* _REQUIRED ACTION_: In the listing below, count each line containing "Sheetname" and answer with the count only.

*** Opening DATASET CONTENT ***

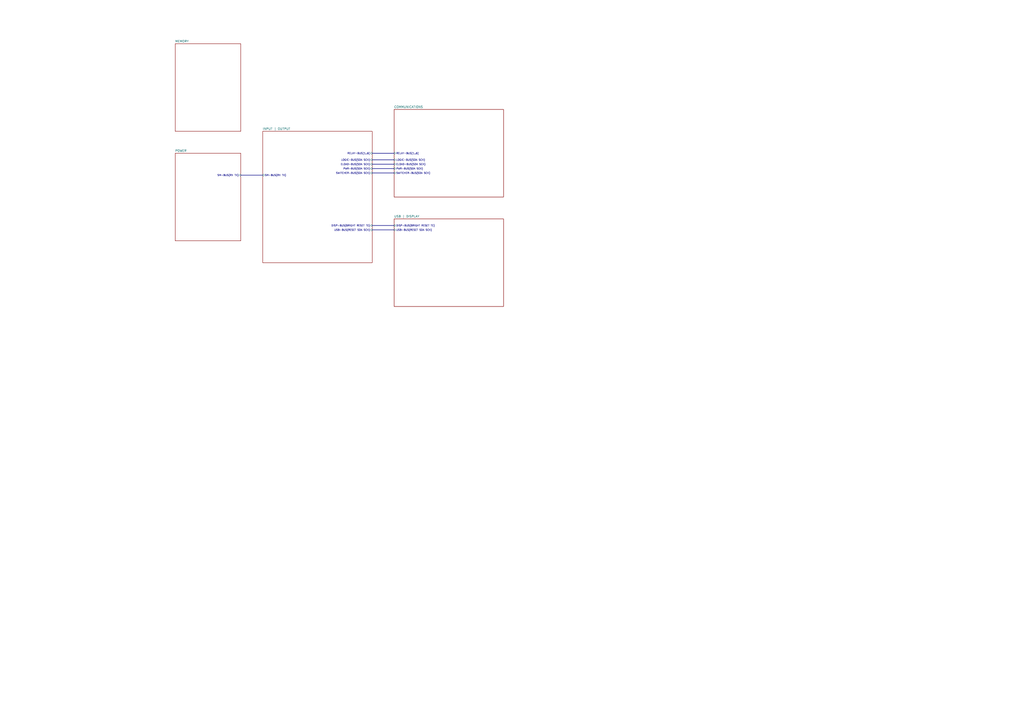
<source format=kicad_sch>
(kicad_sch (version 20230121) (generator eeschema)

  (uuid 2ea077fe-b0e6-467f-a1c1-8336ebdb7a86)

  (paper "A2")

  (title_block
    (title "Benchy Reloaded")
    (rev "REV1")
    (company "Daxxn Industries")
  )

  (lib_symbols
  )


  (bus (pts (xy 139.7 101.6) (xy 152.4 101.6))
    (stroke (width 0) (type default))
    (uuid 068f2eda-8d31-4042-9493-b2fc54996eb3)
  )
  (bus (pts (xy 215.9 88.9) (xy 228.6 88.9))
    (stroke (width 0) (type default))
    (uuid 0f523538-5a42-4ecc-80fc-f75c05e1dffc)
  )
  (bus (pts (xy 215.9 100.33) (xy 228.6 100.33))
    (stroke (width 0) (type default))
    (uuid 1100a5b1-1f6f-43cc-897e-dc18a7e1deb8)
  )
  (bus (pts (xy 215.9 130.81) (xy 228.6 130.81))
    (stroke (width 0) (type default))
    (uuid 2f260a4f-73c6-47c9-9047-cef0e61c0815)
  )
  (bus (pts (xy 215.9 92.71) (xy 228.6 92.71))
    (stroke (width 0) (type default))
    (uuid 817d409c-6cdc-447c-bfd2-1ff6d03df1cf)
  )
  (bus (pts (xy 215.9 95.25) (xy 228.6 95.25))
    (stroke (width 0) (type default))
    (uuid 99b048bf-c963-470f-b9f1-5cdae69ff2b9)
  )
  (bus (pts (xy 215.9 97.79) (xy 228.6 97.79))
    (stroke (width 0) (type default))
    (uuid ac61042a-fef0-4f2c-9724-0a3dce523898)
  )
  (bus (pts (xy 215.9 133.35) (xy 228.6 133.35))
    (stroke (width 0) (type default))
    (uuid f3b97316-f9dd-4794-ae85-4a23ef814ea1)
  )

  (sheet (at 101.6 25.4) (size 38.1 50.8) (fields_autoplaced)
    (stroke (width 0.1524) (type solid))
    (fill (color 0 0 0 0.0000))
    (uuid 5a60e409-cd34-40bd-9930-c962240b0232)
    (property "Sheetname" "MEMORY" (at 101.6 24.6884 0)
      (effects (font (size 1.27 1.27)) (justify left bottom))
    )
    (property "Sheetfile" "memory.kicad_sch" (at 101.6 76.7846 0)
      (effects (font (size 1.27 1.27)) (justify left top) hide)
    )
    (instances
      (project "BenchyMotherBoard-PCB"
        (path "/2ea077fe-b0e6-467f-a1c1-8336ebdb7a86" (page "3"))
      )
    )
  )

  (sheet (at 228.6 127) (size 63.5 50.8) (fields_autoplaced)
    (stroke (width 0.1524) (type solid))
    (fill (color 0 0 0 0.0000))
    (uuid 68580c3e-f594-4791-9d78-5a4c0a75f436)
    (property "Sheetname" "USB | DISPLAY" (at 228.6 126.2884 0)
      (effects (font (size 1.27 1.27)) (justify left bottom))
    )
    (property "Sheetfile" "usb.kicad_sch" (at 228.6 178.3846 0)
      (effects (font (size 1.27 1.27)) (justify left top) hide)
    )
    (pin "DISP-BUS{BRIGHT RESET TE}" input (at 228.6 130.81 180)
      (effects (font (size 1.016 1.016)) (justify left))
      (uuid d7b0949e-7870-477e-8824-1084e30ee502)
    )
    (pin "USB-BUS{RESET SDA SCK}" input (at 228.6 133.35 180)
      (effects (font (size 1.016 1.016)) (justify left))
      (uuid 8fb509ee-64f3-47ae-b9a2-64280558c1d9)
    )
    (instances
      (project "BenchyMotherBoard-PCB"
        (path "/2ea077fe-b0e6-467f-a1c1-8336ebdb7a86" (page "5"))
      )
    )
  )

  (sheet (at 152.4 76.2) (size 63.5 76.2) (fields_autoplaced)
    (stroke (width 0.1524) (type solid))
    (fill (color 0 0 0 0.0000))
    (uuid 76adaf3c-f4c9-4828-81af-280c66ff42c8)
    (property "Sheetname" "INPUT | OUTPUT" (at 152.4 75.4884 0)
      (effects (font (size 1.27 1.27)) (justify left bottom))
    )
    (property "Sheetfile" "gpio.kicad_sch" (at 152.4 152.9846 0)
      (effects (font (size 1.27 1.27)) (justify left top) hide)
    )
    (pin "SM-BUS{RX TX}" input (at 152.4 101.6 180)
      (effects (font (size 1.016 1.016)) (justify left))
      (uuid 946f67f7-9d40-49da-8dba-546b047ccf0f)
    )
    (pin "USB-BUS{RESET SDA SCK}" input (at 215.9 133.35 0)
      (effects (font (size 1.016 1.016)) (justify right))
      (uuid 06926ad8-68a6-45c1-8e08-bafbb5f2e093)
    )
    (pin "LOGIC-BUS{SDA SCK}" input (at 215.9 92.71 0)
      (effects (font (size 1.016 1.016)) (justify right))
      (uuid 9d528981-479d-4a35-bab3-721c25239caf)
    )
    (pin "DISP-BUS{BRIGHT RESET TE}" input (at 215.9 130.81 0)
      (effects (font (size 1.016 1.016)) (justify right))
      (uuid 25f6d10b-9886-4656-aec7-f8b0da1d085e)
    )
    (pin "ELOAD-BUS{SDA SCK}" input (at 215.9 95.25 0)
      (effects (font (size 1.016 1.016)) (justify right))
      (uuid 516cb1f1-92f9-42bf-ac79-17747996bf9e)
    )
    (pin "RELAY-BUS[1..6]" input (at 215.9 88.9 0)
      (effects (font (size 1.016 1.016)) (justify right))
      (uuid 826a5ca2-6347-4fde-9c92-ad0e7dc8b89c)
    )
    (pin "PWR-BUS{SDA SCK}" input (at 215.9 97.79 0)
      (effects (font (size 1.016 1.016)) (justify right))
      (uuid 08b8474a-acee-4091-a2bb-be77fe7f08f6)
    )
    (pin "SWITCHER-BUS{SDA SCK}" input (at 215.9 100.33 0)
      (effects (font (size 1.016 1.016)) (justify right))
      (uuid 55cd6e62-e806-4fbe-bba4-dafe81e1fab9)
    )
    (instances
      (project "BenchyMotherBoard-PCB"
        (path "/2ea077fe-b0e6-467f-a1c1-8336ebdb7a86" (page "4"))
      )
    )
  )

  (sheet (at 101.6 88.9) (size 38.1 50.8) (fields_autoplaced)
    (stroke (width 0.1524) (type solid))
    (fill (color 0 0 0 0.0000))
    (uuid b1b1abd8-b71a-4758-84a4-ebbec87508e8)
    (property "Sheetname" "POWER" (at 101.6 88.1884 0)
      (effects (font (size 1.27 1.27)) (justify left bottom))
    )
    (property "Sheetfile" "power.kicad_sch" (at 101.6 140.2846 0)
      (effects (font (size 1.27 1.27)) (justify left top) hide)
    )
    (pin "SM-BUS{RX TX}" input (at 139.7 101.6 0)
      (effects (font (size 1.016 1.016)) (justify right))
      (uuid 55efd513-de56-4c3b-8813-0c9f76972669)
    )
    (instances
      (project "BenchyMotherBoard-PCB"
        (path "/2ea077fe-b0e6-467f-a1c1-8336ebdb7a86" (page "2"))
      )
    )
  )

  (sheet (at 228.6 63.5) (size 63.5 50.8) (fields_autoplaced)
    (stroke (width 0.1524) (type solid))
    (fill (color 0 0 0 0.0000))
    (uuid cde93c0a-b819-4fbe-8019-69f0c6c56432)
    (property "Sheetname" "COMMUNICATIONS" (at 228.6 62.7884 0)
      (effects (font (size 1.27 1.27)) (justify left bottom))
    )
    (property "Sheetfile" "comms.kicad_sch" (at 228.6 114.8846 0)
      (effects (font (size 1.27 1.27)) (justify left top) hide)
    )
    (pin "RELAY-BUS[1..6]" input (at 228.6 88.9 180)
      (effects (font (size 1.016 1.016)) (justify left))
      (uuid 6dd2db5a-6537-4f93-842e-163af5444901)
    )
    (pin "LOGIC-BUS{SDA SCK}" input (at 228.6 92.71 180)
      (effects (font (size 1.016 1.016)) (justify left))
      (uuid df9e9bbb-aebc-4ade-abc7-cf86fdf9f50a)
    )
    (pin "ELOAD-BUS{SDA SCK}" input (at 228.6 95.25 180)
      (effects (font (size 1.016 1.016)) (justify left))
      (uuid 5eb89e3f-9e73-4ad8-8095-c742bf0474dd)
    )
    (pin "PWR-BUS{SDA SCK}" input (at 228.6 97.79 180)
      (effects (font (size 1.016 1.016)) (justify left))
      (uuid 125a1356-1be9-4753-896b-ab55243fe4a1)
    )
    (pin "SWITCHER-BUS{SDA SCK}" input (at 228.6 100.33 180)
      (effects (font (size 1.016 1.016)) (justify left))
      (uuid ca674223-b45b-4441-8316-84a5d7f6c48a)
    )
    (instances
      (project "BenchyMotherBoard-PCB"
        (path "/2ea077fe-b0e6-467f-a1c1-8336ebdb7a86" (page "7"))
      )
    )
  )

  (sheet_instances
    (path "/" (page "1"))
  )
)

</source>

*** Closing DATASET CONTENT ***
*** Opening DATASET CONTENT ***

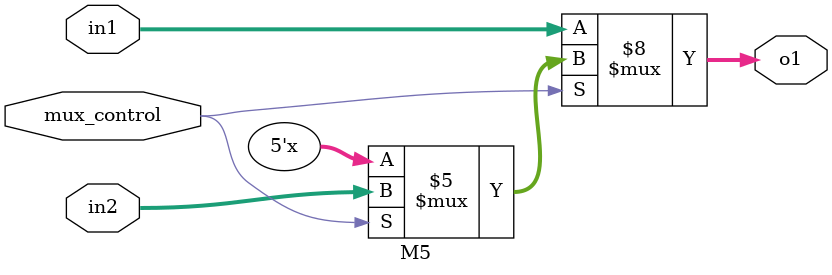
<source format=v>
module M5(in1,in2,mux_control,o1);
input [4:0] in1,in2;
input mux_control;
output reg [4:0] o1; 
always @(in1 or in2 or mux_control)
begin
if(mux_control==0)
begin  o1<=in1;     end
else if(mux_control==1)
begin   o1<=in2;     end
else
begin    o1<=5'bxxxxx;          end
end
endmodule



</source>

*** Closing DATASET CONTENT ***

* _RESULT OF THIS EXERCISE_: 5